Yes he did, you've cottoned onto what Columbus was doing for a sizable chunk of the 1480s. Before going to Spain, Columbus' first choice of patron was John II of Portugal. The Portuguese king listened to Columbus' proposal, loved it, but was smart enough to gather scholars to study the proposal in detail. These men, being better at math than Columbus (who based his entire plan on his own miscalculated circumference of the Earth, d’Ailly’s misjudged width of the Atlantic Ocean, and Toscanelli's wildly exaggerated size of Asia), quite rightly pointed out that he had vastly underestimated the length of the voyage and that he and any men with him would die. Despite this, Columbus somehow rated a second interview with John, but ended up being thoroughly upstaged by an explorer name of Dias who showed up with the hot news that it was in fact possible to sail around Africa.

So Columbus went to Spain (I broke these up by country for brevity, but to be specific, he returned to Portugal for his second interview with John after this first visit to Spain) and presented his proposal to Queen Isabella. Like John, Isabella also gathered a council of learned people she could lean on to dissect the proposal, and like John's advisors, Isabella's advisors were also better at math, history, and geography than Columbus, and besides, the Spanish crown was a little tied up with a little war with Granada.

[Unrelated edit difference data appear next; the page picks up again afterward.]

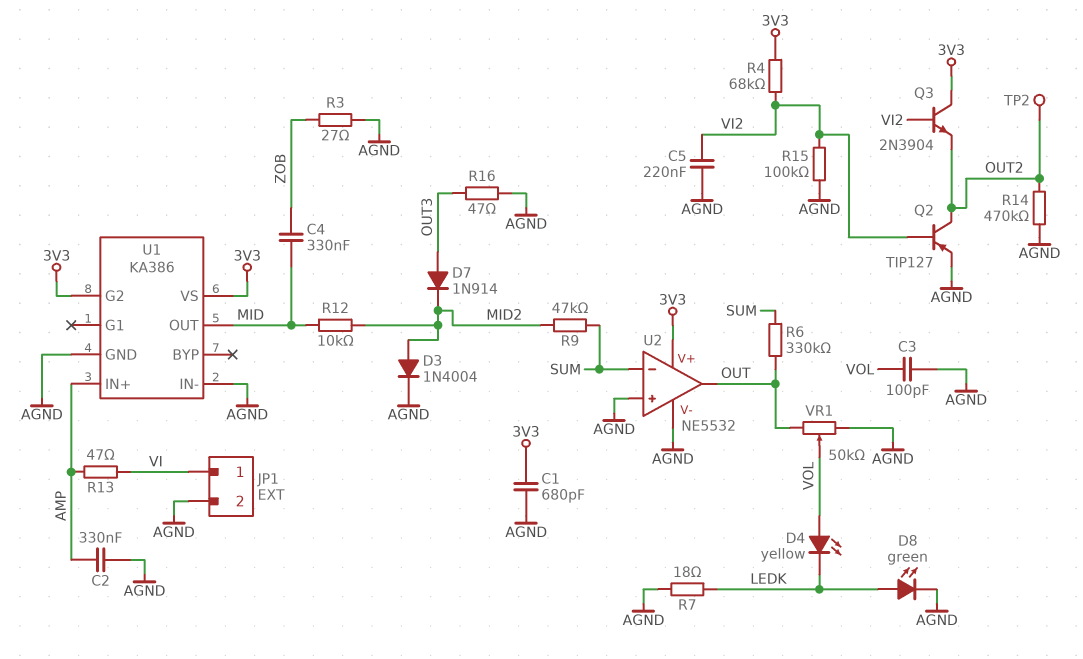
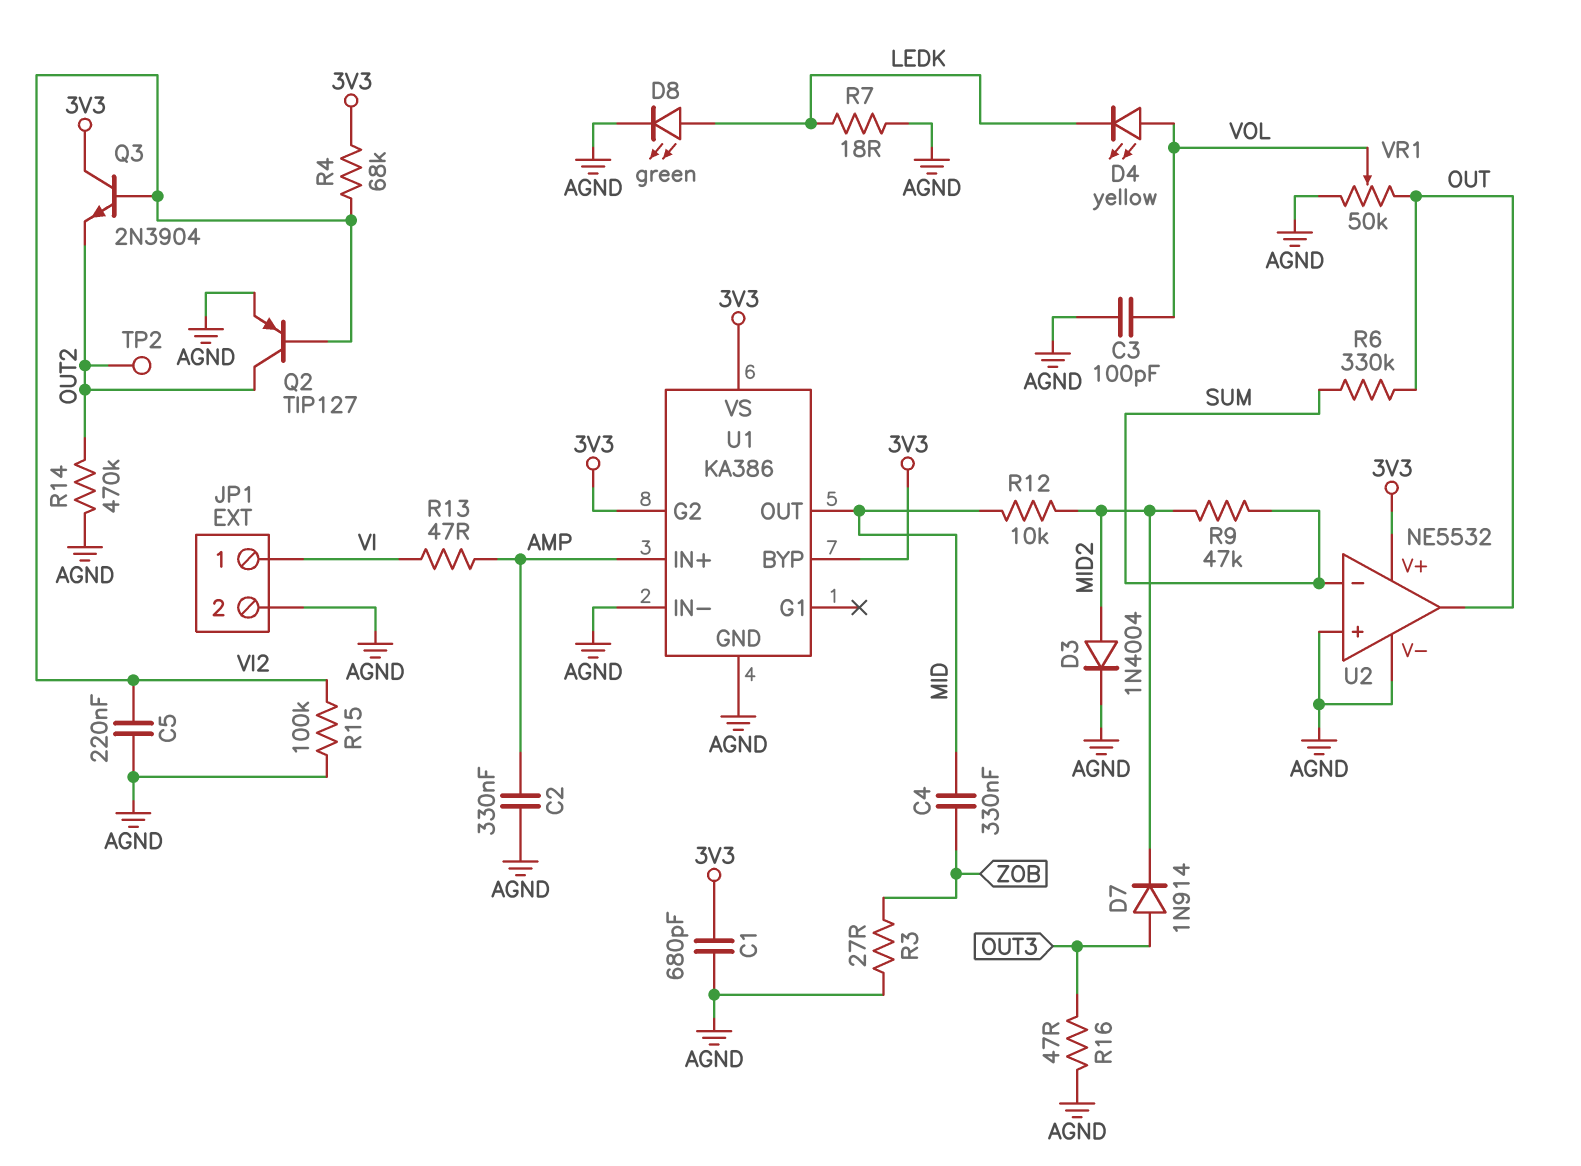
U1 pin BYP: none -> 3V3

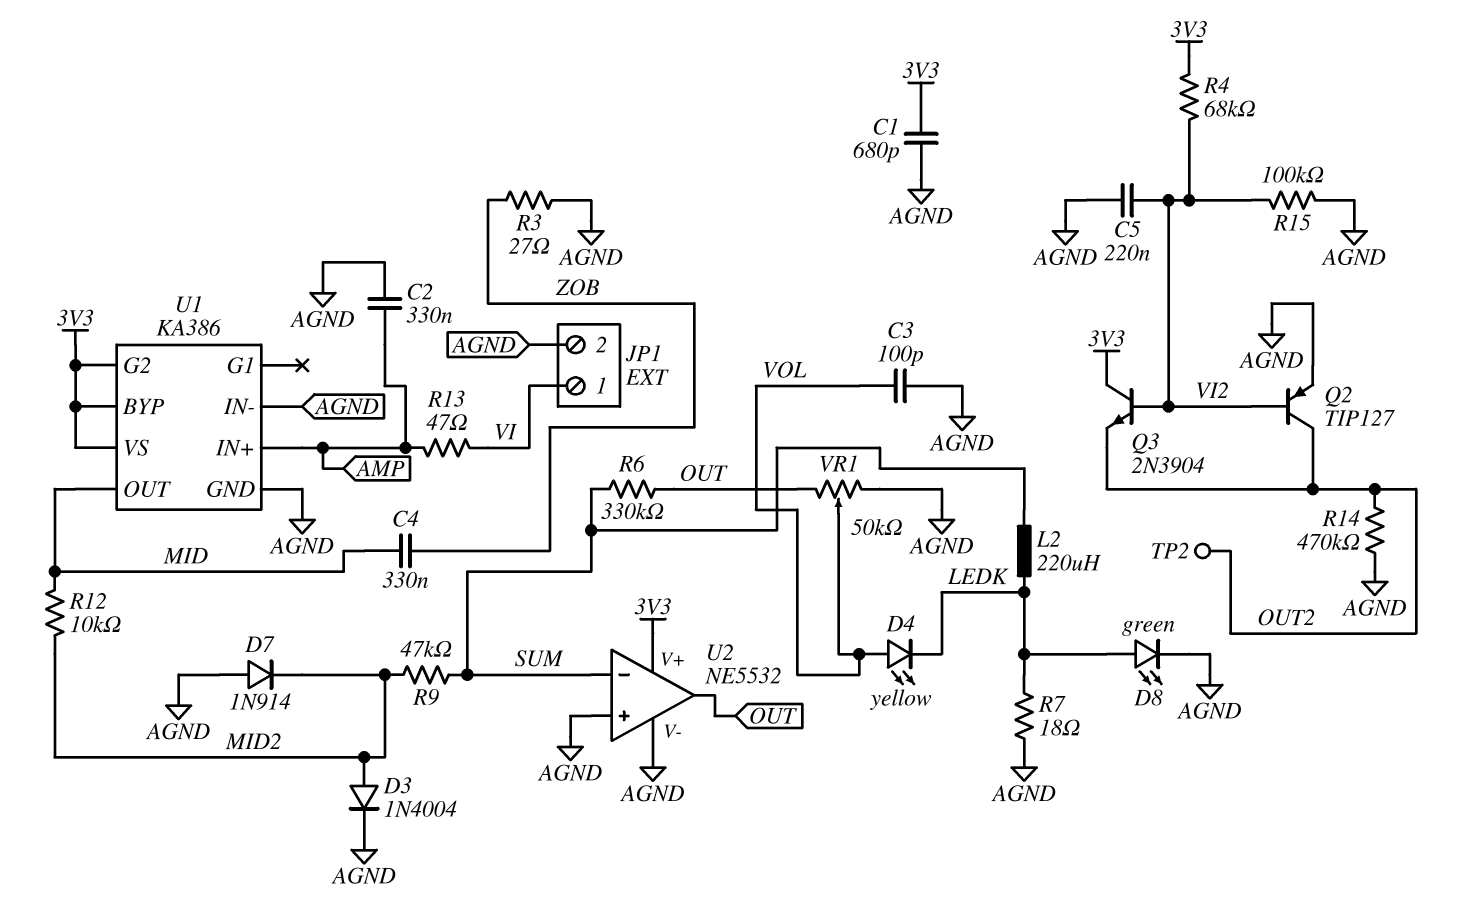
D7: diode 1N914 (A OUT3, K MID2) -> diode 1N914 (A AGND, K MID2)
L2: none -> 220uH (LEDK, SUM)
R16: 47 (AGND, OUT3) -> none

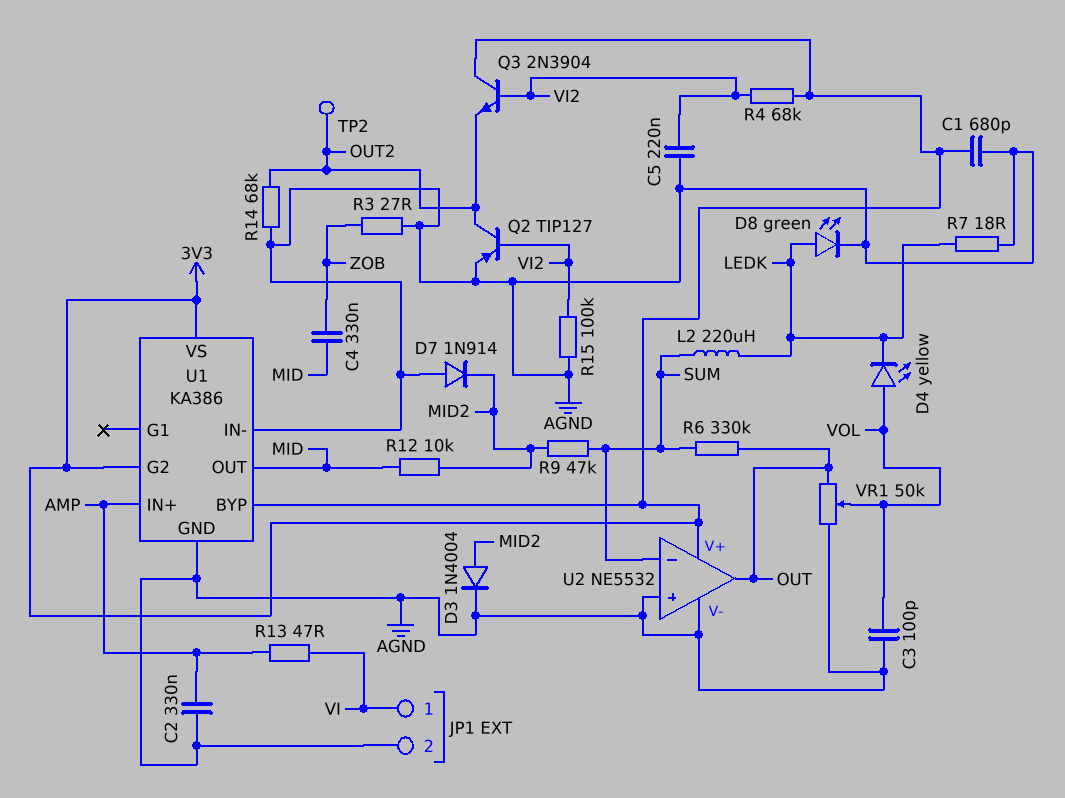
R14: 470k (AGND, OUT2) -> 68k (AGND, OUT2)

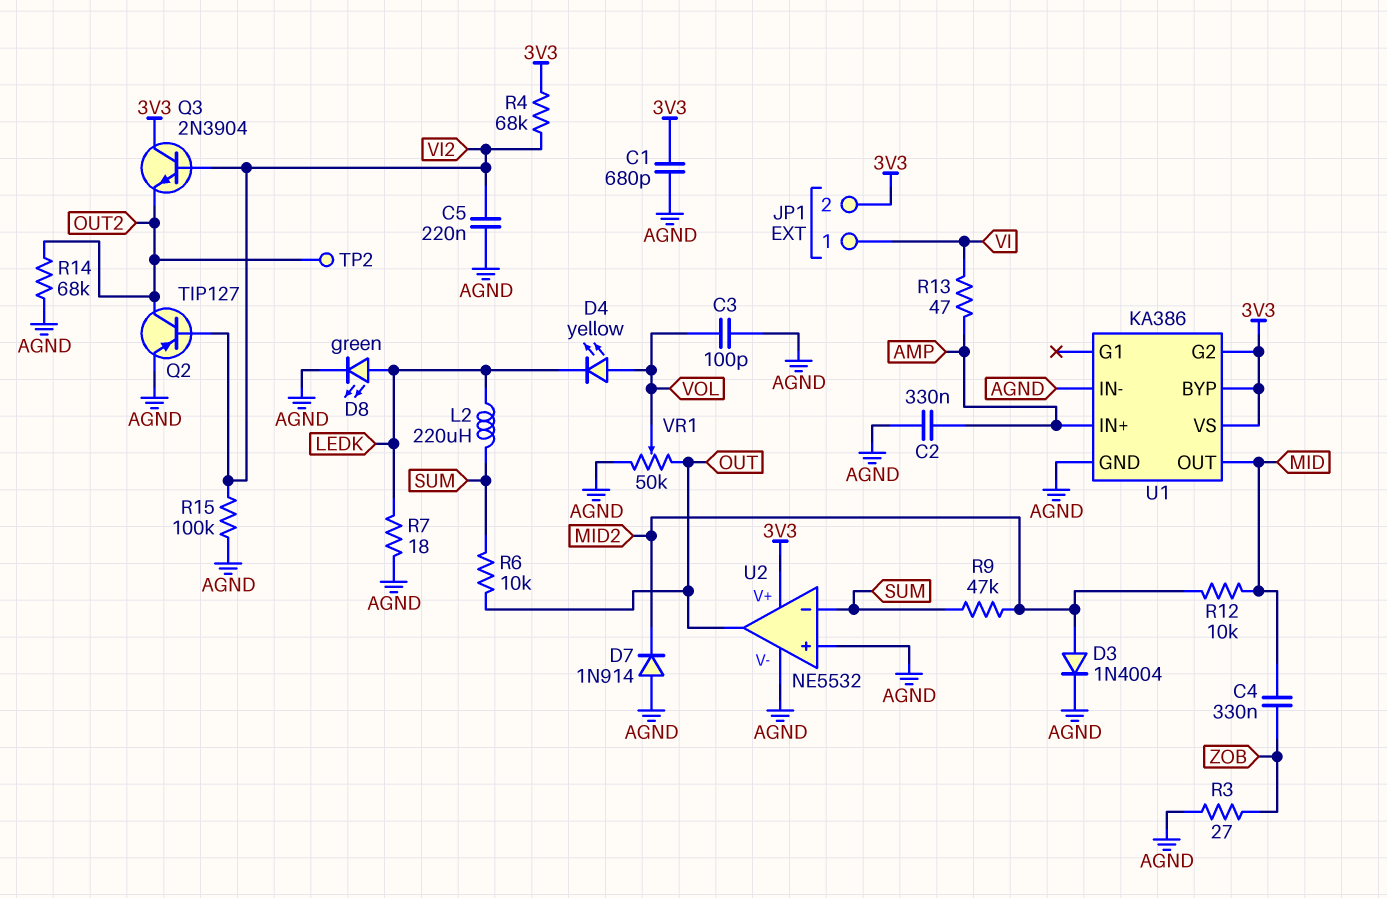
JP1 pin 2: AGND -> 3V3
R6: 330k (OUT, SUM) -> 10k (OUT, SUM)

However, Isabella and Ferdinand didn't have another explorer suddenly show up out of nowhere to make Columbus obsolete, and they apparently still thought his idea had some merit, because the crown paid him an allowance for two years, hoping he would stick around and not go shopping for other patrons.

Which did not stop Columbus from trying his luck with a third monarch. He was being paid good money (roughly the same pay that a sailor would make, on top of free room and board) to not leave the country, so he sent his brother Bartholomew to England to inquire if Henry VII was interested, but to little success. One source I've read claims he was kidnapped by pirates before reaching Henry's court, but most others agree he was turned down by Henry and made his way to France, where he was turned down by Charles VIII, and finally arrived in Spain in 1494 to find out his brother had sailed back and forth across the Atlantic already.

Columbus's luck finally turned around in 1492. He was prepared to give up on Portugal, Spain, England, and set to travel to France. But the war ended in Spain's favor, and the pressure was on to not let Portugal own the entire Asian sea trade. So Isabella and Ferdinand took a chance on the lucky idiot.